Work through the listing below and give again exactly the lines from the one with "Don’t know quite" to the one with "WEB SERVICE", both ends included. All other lines and all pictures stay out.

=== Begin Enclosure ===

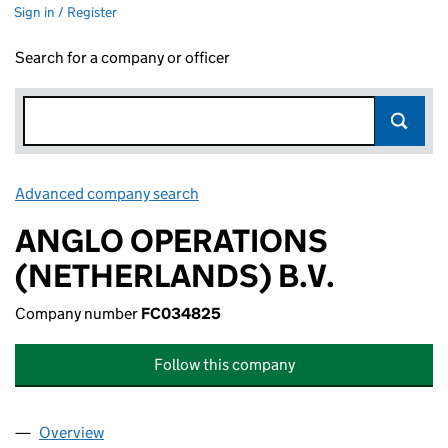
Sign in / Register
Search for a company or officer
Advanced company search
Link opens in new window
ANGLO OPERATIONS
(NETHERLANDS) B.V.
Company number
FC034825
Follow this company
Overview
Company
for ANGLO OPERATIONS (NETHERLANDS) B.V. 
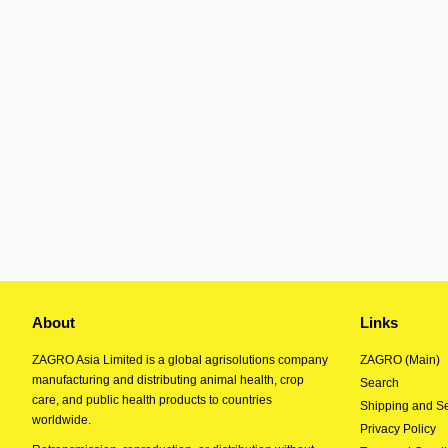
About
Links
ZAGRO Asia Limited is a global agrisolutions company
ZAGRO (Main)
manufacturing and distributing animal health, crop
Search
care, and public health products to countries
Shipping and Se
worldwide.
Privacy Policy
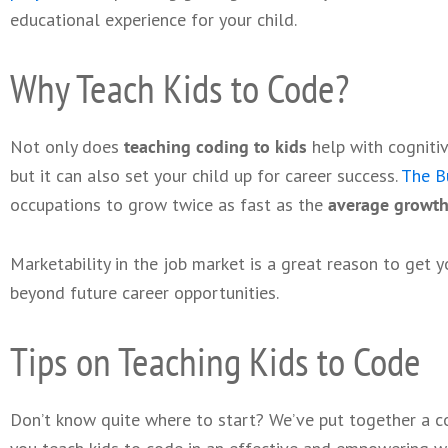
educational experience for your child.
Why Teach Kids to Code?
Not only does
teaching coding to kids
help with cogniti
but it can also set your child up for career success.
The Bu
occupations to grow twice as fast as the
average growth
Marketability in the job market is a great reason to get y
beyond future career opportunities.
Tips on Teaching Kids to Code
Don’t know quite where to start? We’ve put together a co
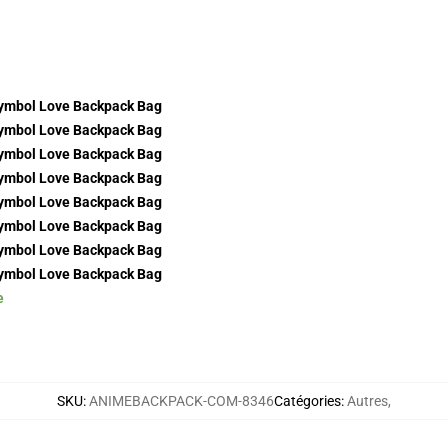
e
SKU
:
ANIMEBACKPACK-COM-8346
Catégories
:
Autres
,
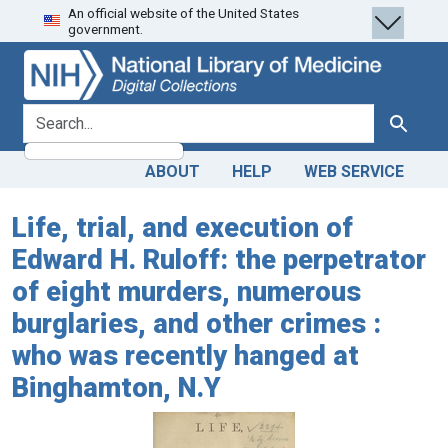
An official website of the United States
Skip
Skip to
government.
to
main
search
content
search for
Search
ABOUT
HELP
WEB SERVICE
Life, trial, and execution of
Edward H. Ruloff: the perpetrator
of eight murders, numerous
burglaries, and other crimes :
who was recently hanged at
Binghamton, N.Y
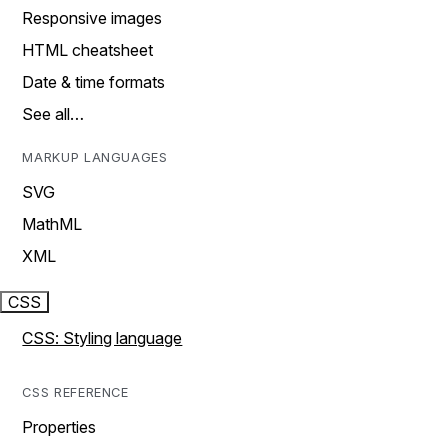
Responsive images
HTML cheatsheet
Date & time formats
See all…
MARKUP LANGUAGES
SVG
MathML
XML
CSS
CSS: Styling language
CSS REFERENCE
Properties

=== End Enclosure ===

### Response below
Don’t know quite where to start? We’ve put together a co
e
SKU
:
ANIMEBACKPACK-COM-8346
Catégories
:
Autres
,
An official website of the United States
Skip
Skip to
government.
to
main
search
content
search for
Search
ABOUT
HELP
WEB SERVICE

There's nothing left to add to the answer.